Early on in American Hustle , con artist Irving Rosenfeld (Christian Bale) points out a fake Rembrandt to ambitious FBI man Richie DiMaso (Bradley Cooper). “It’s so good that it’s real to everybody,” he explains. “Who’s the master: the painter or the forger?” Behind the camera, David O. Russell concocts his own skillful imitation, coming up with a wholesale homage to Martin Scorsese that is shot through with so much humour and style that nobody’s going to leave feeling cheated.
As with The Fighter and Silver Linings Playbook , Hustle sees Russell take a well-worn formula and rebuild it from the ground up, retaining the familiar structure while refreshing the components, aided in no small part by extraordinary performances that repay off-kilter casting choices.
Christian Bale (who nabbed an Oscar for his coulda-been-a-contender turn in The Fighter ) gets the boldest transformation, playing bloated, jazz-loving grifter Irving, whose comb-over is as elaborate as his schemes.
He meets and falls in love with former stripper Sydney Prosser (Amy Adams), and together they work up a modest racket that’s just the right side of smalltime, until DiMaso snares the pair into helping him with a series of busts (loosely based on the Abscam political sting of 1978).
Because Russell favours the interpersonal plotting – divided loyalties, strained relationships, duplicitous role-playing – over the details of the actual con, you might not grasp every detail of corrupt mayor Carmine Polito’s (Jeremy Renner) plan to bring gambling to New Jersey, but you’ll have a sense of the rising stakes when his mobster connections throw their chips in.
With the entire cast on their A-game, depths are found in characters that could’ve easily been caricatures.
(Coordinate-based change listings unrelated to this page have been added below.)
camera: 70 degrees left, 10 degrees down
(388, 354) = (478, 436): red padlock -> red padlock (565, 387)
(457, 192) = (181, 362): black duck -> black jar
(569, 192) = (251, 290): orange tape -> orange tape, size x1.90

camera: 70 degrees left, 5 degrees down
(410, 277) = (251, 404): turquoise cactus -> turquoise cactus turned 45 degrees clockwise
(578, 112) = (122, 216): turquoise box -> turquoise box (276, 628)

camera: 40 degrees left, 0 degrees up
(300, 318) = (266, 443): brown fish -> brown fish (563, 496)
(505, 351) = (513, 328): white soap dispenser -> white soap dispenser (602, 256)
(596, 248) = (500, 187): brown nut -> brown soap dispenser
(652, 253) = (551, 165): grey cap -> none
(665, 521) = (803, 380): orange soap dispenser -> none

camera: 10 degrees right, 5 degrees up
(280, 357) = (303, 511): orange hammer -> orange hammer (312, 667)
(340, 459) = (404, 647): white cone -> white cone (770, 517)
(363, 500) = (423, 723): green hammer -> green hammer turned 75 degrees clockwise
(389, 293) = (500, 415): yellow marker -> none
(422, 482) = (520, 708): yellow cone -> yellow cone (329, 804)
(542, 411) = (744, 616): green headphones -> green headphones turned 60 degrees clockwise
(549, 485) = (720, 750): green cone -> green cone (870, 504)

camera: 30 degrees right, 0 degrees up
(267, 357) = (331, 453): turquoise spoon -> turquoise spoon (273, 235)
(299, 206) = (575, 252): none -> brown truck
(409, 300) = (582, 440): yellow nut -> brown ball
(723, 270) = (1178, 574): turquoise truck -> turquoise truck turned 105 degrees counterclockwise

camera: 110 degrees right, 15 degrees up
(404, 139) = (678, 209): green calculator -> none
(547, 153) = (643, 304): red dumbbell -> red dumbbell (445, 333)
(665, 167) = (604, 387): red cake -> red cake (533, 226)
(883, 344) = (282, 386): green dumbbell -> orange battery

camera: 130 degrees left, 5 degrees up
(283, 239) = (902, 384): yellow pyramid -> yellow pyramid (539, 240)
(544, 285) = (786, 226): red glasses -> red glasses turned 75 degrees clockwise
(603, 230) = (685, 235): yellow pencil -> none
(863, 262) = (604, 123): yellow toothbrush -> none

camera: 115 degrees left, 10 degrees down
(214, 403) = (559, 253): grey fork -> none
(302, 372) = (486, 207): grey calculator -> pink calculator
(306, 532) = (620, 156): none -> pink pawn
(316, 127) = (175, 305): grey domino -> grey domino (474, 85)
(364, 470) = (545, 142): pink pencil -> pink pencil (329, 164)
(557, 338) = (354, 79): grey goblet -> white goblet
Adams vamps it up (any outfit without a daring, bare-all neckline seemingly vetoed), but retains a below-the-surface vulnerability. Cooper brims with eagerness and naivety, while rocking a vanity-free perm.
The supporting cast are ace too, with Jennifer Lawrence stealing it with a thundering turn as Irving’s desperately unhappy housewife (dubbed “the Picasso of passive-aggressive karate”), igniting every scene she’s in, often literally. A cameoing Robert De Niro joins his co-stars in the make-up chair to deliver his most sinister turn in years.
Russell’s hazily shot vision of the ’70s, in which big hair and outlandish outfits are mandatory, is one you want to wallow in, even if the pace does dip occasionally and the grand plan doesn’t have quite the sucker-punch pay-off you’d hope for.
But with juicy performances, smoking sexual tension and an electrifying soundtrack (some song choices play like narration), there’s no doubt that Russell is the real deal.
Funny, sexy and stylish as hell, Russell’s Scorsese homage lacks the zip of Marty’s greatest work, but makes up for it with hilarious dialogue and a killer ensemble on top form.